REQUIRED WORK: Wherever the string "lanza" shows up in the records below, return that line.

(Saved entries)
━━━

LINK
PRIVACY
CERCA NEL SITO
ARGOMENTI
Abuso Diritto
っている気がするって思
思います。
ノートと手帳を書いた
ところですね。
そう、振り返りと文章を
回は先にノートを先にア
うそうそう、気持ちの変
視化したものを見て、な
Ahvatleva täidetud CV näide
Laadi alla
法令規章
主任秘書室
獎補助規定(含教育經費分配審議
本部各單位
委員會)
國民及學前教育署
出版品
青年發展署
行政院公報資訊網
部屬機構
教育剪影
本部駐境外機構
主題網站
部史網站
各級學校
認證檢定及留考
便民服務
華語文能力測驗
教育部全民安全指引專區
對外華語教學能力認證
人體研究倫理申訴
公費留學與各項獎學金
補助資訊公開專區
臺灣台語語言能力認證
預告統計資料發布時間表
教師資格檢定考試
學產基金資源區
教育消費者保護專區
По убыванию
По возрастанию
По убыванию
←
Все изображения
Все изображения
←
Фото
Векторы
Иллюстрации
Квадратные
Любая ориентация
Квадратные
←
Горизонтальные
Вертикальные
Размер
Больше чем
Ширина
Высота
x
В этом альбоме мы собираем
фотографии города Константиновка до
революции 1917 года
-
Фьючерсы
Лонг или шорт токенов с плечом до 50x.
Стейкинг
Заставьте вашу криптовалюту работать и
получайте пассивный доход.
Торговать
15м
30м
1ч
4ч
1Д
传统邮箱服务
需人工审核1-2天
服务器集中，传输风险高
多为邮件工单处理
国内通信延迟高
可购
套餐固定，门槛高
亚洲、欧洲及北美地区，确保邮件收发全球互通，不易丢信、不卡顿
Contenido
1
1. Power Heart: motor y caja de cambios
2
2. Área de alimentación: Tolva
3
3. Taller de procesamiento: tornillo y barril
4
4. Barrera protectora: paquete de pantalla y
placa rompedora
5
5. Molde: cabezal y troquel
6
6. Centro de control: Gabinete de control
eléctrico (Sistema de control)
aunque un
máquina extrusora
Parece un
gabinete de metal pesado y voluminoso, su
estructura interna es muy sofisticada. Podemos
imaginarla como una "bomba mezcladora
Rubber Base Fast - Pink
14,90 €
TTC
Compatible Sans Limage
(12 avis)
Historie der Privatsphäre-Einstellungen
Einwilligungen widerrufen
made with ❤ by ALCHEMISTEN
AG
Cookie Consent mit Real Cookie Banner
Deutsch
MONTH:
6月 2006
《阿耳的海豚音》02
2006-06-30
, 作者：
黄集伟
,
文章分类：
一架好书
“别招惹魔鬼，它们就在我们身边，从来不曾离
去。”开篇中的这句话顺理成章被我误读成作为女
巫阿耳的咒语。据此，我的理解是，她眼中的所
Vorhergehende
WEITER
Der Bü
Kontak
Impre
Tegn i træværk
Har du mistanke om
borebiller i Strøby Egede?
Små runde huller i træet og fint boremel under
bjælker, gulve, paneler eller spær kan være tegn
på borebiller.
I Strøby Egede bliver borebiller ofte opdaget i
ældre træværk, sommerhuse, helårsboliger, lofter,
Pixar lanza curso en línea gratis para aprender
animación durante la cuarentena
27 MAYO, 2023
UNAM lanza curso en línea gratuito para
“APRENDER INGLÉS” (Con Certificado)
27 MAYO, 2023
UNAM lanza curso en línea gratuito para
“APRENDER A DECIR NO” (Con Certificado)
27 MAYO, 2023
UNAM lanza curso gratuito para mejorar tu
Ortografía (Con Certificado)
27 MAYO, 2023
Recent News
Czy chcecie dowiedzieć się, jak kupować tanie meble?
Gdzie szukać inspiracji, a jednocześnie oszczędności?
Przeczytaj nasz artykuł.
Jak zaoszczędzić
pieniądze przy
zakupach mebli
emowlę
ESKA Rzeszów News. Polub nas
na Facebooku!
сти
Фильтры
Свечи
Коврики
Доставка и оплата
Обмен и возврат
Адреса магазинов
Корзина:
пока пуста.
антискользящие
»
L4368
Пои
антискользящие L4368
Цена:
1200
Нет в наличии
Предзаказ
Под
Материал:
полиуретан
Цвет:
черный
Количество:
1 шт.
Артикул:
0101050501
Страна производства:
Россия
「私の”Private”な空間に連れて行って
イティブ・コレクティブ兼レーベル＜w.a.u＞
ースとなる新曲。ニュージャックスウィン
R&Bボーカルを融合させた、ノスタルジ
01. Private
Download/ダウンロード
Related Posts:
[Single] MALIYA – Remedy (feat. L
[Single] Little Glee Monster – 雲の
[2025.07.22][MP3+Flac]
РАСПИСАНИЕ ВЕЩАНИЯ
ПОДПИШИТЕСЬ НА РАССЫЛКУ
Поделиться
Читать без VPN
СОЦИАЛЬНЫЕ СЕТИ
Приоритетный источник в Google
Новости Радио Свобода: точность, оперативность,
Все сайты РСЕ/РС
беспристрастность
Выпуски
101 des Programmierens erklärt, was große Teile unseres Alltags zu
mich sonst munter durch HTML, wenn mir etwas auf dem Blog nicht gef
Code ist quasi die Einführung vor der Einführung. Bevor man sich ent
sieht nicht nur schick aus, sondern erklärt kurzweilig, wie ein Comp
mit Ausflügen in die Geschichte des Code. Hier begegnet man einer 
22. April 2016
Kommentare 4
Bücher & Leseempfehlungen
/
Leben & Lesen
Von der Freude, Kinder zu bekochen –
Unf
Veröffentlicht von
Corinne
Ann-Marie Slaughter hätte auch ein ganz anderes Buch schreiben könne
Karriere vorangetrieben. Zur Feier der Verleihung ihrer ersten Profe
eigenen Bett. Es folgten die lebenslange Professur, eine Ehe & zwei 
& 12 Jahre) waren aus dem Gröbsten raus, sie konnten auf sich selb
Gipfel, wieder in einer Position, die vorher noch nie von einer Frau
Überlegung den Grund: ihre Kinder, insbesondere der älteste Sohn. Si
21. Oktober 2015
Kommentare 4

━━━

EXPECTED ANSWER:
Pixar lanza curso en línea gratis para aprender
UNAM lanza curso en línea gratuito para
UNAM lanza curso en línea gratuito para
UNAM lanza curso gratuito para mejorar tu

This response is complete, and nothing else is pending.